Riporto solo alcune frasi. È interessante leggere tutto l’articolo. Alla fine, la strategia di Marchionne viene giudicata corretta.
Fiat’s Smart U.S. Launch Strategy — Really – Stephen Wunker – Harvard Business Review: “The automotive press has been relentlessly critical of Chrysler CEO Sergio Marcchione — savior of Chrysler and Italy’s auto industry — about Fiat’s return to the United States. The company’s initial foray, the Fiat 500, sold only about 26,000 units in its first year, far short of Marcchione’s 50,000 unit goal. Yet the carping misses the conundrum faced by companies planning market entry — for Fiat to get big in the U.S. market, it had to start tiny.

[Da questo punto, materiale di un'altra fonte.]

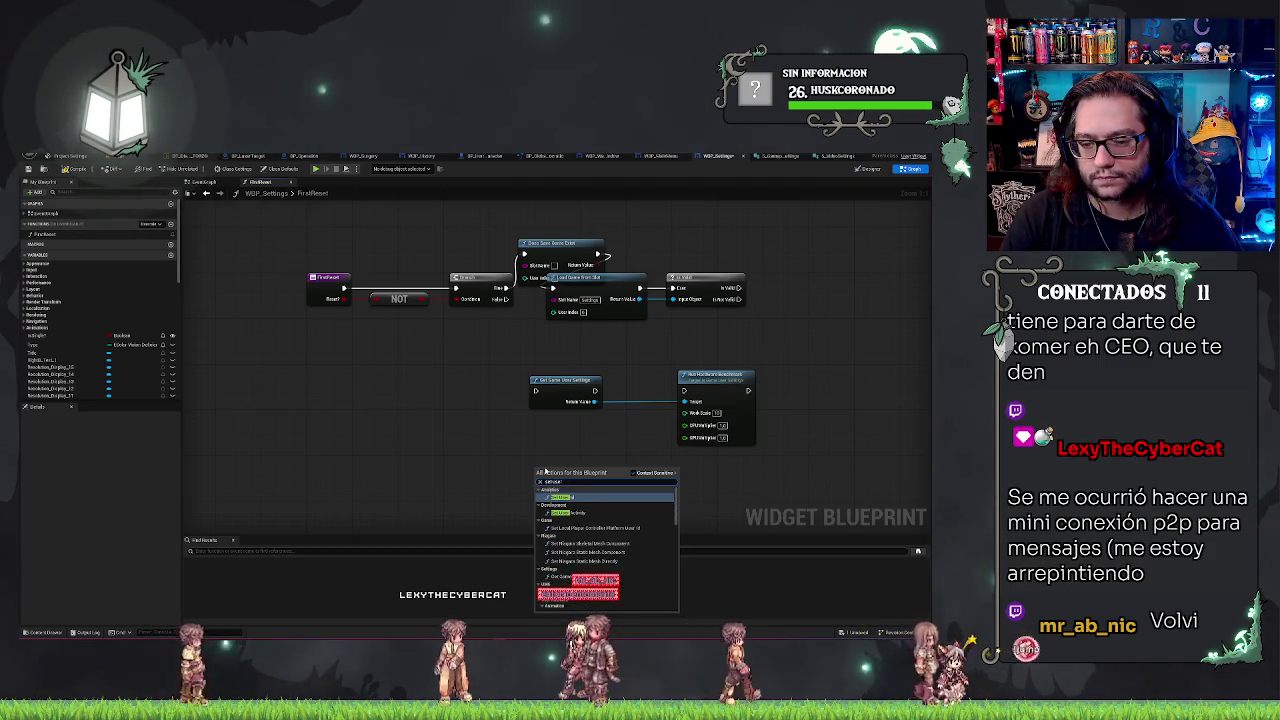
pyautogui.press('BackSpace')
pyautogui.press('BackSpace')
pyautogui.press('BackSpace')
pyautogui.write('gameuser')
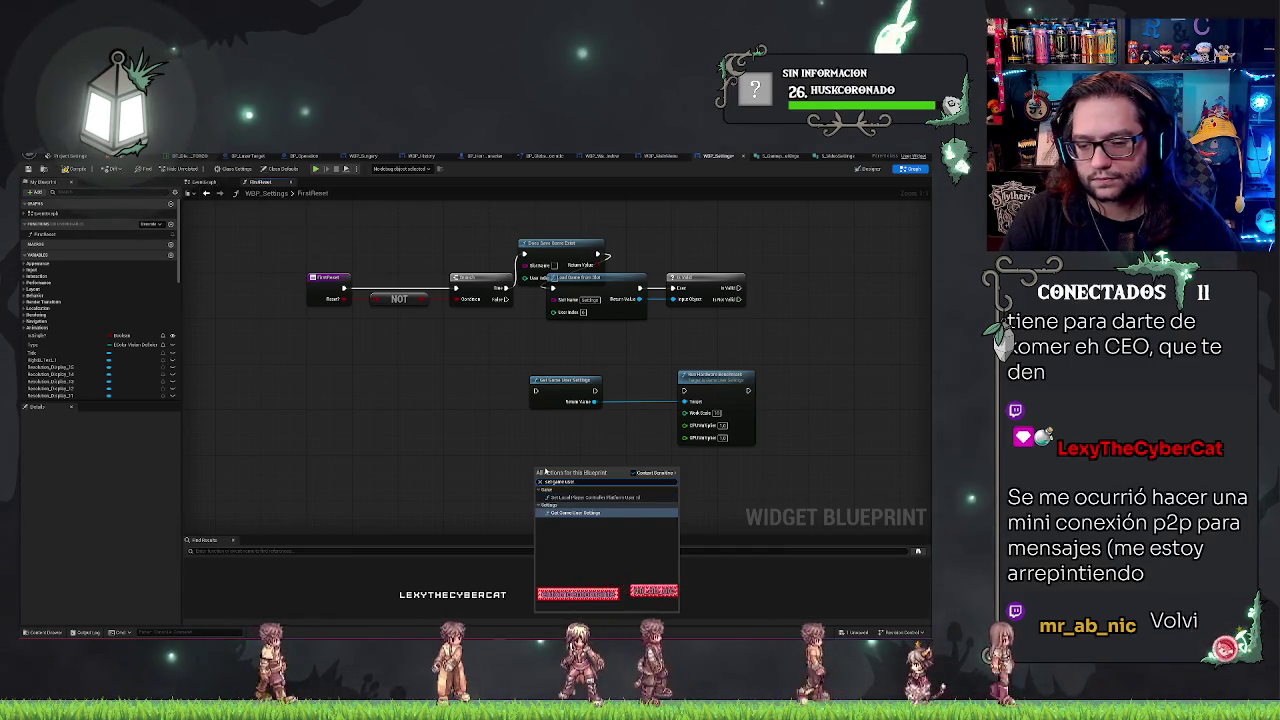
pyautogui.click(592, 382)
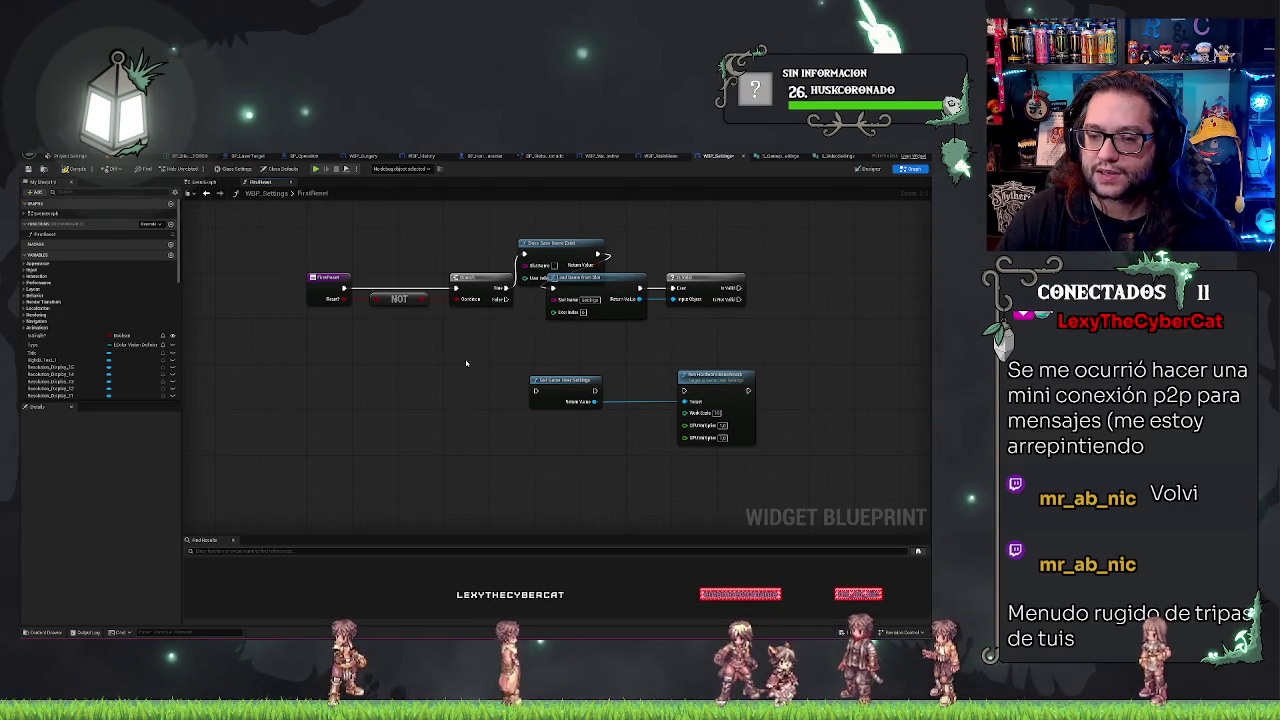
# - From the game user settings Return Value, search 'settings' and scroll to Apply Hardware Benchmark Results without adding it
pyautogui.rightClick(377, 426)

I’m not saying the launch was perfect. Some dealers were in decidedly unstylish locations. Urban chic goes only so far when it’s set amid fast food restaurants and strip malls. The launch would have been stronger had it been coupled with other Fiat cars or the Alfa Romeo line, which will appear in the U.S. in the next two years. Perhaps service appointments could have been directed elsewhere, although this is where many auto dealers make the bulk of their profits. Marcchione has taken some blame for execution issues, but he doesn’t sound too sorry about the basic strategy. And he shouldn’t be.
Foothold strategies are counter-intuitive. They enable a concept to get big by intentionally starting small, in a channel dedicated to making the proposition stand out. They often target small sets of customers who are can be reached inexpensively. Because the customer is so well-defined, initial versions of the product don’t need to be all things to all people, so the concept can come to market relatively quickly and inexpensively. Feedback from initial customers can lead to rapid revisions of the idea. Even in the automotive industry, with its long development cycles and high upfront costs, Fiat could have held back on some vehicle options for its initial launch, and it could quickly revise the presentation of the 500 in its dealers and customer communications.
A foothold approach wouldn’t have been appropriate for a new Dodge minivan. But for a product attracting a new customer type, carving out a new market position, and highly reliant on image rather than pure function, it can be critical. Fiat’s initial U.S. launch may have disappointed, but the company is now set up well for long-term success.”